Page extract Block Start

During the matching step, records with the same match keys are grouped together and then compared with each other. The matchIT API uses the scoring weights for specific fields to determine an overall match score. If the score reaches the defined threshold score for a given match level (configured in the minimum score settings), then a matching pair will be written to the results table along with the score achieved.
The scoring weights have the following categories:
- Sure – generally means a match is certain (for example when scoring a name comparison, both the forenames and surnames of the records might be the same)
- Likely – There are small differences between the records for field being compared.
- Possible – There are notable differences between the records for field being compared, but the fields could still be a match.
- OneEmpty – one record has a blank entry for the field being compared, e.g. one record has no postcode when scoring a postcode/zip comparison.
- BothEmpty – both records have blank entries for the field being compared.

Page extract Block End
Supplied material Block Start

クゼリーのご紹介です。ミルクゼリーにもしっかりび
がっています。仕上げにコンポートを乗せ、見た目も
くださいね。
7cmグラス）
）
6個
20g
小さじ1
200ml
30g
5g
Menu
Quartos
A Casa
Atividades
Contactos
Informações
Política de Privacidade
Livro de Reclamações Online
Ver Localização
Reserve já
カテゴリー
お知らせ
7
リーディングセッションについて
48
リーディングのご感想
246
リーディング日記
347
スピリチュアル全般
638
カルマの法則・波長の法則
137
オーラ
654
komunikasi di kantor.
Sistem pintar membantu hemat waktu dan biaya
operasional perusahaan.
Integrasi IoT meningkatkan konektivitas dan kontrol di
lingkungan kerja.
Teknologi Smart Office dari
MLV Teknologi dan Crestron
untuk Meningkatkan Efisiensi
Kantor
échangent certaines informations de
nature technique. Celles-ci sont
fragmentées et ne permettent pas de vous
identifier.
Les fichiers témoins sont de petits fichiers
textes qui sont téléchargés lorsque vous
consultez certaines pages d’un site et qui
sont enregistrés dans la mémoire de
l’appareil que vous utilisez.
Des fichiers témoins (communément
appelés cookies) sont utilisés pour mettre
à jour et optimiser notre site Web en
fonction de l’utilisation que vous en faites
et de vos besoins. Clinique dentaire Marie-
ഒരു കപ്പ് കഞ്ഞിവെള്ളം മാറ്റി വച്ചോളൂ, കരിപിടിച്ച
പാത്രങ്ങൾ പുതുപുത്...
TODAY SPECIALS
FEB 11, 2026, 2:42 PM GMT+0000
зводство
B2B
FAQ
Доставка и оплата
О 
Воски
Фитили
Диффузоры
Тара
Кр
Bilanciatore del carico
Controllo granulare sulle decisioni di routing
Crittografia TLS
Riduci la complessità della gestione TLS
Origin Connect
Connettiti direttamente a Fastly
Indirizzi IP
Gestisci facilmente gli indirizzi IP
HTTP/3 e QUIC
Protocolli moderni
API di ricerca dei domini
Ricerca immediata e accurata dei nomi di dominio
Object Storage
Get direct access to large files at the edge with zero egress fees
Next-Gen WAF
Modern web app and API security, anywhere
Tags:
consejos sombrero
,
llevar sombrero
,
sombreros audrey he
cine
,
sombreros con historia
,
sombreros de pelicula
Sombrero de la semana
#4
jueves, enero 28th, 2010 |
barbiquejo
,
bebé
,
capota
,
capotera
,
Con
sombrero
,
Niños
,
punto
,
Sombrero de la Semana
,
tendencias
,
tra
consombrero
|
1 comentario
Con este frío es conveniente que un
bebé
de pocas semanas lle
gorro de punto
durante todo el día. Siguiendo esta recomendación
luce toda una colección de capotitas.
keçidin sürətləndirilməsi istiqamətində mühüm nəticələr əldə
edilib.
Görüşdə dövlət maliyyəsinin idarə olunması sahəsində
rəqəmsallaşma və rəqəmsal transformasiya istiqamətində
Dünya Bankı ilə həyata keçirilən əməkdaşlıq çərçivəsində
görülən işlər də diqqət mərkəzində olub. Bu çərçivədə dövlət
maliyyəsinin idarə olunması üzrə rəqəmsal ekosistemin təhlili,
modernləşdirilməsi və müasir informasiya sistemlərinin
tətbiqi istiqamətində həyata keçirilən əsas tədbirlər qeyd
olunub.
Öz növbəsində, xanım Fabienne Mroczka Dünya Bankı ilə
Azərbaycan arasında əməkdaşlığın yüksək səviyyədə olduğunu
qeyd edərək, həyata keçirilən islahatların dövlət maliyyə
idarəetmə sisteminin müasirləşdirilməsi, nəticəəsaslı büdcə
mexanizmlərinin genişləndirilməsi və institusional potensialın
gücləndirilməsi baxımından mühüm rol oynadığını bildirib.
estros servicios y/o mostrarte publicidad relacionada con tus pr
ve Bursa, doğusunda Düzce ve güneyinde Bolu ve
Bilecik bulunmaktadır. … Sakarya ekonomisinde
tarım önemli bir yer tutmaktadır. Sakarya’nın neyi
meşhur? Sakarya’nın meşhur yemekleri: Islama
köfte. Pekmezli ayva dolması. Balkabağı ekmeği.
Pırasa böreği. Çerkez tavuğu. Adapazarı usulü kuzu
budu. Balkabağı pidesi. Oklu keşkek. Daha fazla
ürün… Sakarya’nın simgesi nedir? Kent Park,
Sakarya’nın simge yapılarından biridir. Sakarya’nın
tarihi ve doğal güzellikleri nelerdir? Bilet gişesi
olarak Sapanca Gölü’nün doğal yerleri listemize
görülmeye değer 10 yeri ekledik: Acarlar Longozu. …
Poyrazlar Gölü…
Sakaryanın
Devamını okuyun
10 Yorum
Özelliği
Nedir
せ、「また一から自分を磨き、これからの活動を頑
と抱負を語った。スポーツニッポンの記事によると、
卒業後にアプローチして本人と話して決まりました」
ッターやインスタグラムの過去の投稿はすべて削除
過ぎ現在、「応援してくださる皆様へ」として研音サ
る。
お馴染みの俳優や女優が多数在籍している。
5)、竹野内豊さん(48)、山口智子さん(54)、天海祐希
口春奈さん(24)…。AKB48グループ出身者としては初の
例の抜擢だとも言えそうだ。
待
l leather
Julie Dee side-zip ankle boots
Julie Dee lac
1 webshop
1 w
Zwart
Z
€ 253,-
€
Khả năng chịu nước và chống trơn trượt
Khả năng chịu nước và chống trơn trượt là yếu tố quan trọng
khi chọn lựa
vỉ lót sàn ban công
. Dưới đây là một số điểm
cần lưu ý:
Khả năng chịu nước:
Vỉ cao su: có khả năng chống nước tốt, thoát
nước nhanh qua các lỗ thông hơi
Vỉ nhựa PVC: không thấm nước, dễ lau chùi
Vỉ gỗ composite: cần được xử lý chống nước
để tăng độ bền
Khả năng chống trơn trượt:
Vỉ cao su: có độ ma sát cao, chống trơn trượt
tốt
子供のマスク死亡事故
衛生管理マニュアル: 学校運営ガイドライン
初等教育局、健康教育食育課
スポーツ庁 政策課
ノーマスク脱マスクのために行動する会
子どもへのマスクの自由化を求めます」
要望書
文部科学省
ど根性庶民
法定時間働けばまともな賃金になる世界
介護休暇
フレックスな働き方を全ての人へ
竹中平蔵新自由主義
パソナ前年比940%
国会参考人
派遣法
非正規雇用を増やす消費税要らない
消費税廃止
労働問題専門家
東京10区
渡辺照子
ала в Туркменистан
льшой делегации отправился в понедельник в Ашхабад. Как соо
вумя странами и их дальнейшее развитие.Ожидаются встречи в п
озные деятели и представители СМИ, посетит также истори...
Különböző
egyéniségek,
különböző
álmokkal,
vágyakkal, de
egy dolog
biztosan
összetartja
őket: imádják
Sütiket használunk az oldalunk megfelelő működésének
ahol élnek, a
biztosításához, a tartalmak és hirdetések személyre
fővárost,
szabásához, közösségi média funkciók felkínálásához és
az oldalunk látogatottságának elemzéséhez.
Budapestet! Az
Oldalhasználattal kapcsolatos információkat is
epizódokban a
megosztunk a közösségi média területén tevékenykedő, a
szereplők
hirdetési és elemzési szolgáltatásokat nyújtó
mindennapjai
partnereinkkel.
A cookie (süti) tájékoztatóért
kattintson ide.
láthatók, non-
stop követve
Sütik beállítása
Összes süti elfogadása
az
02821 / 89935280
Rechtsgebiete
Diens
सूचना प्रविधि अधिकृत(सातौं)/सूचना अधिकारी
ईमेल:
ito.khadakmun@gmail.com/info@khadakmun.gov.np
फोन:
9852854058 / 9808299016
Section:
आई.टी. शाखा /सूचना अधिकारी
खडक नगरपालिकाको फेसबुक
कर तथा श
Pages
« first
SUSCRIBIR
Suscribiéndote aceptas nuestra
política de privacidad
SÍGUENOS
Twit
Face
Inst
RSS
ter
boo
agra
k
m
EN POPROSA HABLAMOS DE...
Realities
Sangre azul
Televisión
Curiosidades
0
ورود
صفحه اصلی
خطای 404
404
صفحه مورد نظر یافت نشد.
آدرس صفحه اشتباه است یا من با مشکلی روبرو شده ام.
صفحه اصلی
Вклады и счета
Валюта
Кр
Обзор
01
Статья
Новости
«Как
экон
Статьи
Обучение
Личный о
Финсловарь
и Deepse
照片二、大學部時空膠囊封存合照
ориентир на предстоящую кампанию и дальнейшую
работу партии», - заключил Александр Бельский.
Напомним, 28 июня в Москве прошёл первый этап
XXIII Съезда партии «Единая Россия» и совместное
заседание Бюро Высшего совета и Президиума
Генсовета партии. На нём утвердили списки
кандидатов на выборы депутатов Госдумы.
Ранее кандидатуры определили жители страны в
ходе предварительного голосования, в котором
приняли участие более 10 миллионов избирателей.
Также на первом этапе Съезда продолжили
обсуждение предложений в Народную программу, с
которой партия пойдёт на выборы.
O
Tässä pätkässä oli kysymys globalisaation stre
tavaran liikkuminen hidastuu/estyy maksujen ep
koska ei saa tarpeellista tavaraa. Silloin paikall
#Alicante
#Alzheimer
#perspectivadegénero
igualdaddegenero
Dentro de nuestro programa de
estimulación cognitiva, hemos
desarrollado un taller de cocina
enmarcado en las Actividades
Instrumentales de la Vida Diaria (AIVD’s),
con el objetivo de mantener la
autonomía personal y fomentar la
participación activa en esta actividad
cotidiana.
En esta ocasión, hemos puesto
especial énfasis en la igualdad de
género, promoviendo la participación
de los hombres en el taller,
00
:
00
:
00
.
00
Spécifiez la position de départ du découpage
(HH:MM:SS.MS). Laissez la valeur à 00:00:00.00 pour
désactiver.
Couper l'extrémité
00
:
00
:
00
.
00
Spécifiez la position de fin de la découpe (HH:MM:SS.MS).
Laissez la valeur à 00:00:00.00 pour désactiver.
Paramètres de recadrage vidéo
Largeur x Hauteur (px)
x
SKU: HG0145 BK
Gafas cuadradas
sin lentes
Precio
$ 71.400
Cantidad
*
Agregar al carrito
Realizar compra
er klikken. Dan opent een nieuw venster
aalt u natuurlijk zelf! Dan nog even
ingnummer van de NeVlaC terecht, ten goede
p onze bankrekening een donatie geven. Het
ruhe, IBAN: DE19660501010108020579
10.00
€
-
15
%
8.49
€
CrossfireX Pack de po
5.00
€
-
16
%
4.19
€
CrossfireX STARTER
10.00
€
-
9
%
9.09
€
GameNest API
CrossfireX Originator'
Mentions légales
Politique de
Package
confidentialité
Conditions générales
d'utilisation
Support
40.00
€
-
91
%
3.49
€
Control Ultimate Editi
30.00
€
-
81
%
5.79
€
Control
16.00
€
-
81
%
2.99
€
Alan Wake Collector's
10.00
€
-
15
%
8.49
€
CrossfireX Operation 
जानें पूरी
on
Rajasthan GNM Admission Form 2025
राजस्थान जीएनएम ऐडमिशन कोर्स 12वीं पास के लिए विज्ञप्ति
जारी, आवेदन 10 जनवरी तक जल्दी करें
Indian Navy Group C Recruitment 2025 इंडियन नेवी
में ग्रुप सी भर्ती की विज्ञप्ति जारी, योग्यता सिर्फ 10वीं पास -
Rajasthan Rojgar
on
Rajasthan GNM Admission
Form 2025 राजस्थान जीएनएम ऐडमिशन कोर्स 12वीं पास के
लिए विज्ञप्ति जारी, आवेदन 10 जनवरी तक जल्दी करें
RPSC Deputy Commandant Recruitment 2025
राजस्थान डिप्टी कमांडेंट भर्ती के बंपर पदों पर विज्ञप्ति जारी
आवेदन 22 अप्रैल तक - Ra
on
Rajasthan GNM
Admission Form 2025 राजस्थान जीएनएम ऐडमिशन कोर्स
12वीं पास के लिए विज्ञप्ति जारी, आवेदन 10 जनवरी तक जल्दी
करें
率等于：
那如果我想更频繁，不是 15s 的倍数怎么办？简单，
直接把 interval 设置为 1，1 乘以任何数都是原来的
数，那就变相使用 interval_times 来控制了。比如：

Supplied material Block End

→ **Exercise**
Return, verbatim, the portion of the text on match scoring weights from "The scoring weights have" to "a postcode/zip comparison.".

→ **Solution to the exercise**
The scoring weights have the following categories:
- Sure – generally means a match is certain (for example when scoring a name comparison, both the forenames and surnames of the records might be the same)
- Likely – There are small differences between the records for field being compared.
- Possible – There are notable differences between the records for field being compared, but the fields could still be a match.
- OneEmpty – one record has a blank entry for the field being compared, e.g. one record has no postcode when scoring a postcode/zip comparison.